▶ Task brief
Output everything in the listing exactly.

▶ Data excerpt
Content starts

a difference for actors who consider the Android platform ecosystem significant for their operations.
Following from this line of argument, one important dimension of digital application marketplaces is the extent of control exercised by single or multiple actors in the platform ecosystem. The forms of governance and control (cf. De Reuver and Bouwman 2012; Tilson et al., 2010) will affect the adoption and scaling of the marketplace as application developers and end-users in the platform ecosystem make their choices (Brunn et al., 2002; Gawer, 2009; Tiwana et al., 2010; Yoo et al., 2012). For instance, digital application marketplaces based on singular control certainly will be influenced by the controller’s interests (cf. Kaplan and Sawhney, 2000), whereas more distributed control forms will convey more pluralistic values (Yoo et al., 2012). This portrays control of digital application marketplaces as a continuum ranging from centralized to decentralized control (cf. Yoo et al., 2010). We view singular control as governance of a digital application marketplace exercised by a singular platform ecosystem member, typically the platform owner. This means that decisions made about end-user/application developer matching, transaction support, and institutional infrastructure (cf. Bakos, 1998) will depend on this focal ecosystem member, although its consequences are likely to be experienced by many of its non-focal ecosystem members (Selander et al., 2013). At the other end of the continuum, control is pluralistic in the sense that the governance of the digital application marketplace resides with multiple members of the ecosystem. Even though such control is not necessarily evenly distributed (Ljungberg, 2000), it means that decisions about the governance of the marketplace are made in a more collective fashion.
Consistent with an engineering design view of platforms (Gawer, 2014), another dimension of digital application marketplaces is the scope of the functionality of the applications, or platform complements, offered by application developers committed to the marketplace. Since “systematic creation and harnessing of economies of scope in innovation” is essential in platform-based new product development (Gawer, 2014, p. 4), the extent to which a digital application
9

Content ends

▶ Answer for the task
a difference for actors who consider the Android platform ecosystem significant for their operations.
Following from this line of argument, one important dimension of digital application marketplaces is the extent of control exercised by single or multiple actors in the platform ecosystem. The forms of governance and control (cf. De Reuver and Bouwman 2012; Tilson et al., 2010) will affect the adoption and scaling of the marketplace as application developers and end-users in the platform ecosystem make their choices (Brunn et al., 2002; Gawer, 2009; Tiwana et al., 2010; Yoo et al., 2012). For instance, digital application marketplaces based on singular control certainly will be influenced by the controller’s interests (cf. Kaplan and Sawhney, 2000), whereas more distributed control forms will convey more pluralistic values (Yoo et al., 2012). This portrays control of digital application marketplaces as a continuum ranging from centralized to decentralized control (cf. Yoo et al., 2010). We view singular control as governance of a digital application marketplace exercised by a singular platform ecosystem member, typically the platform owner. This means that decisions made about end-user/application developer matching, transaction support, and institutional infrastructure (cf. Bakos, 1998) will depend on this focal ecosystem member, although its consequences are likely to be experienced by many of its non-focal ecosystem members (Selander et al., 2013). At the other end of the continuum, control is pluralistic in the sense that the governance of the digital application marketplace resides with multiple members of the ecosystem. Even though such control is not necessarily evenly distributed (Ljungberg, 2000), it means that decisions about the governance of the marketplace are made in a more collective fashion.
Consistent with an engineering design view of platforms (Gawer, 2014), another dimension of digital application marketplaces is the scope of the functionality of the applications, or platform complements, offered by application developers committed to the marketplace. Since “systematic creation and harnessing of economies of scope in innovation” is essential in platform-based new product development (Gawer, 2014, p. 4), the extent to which a digital application
9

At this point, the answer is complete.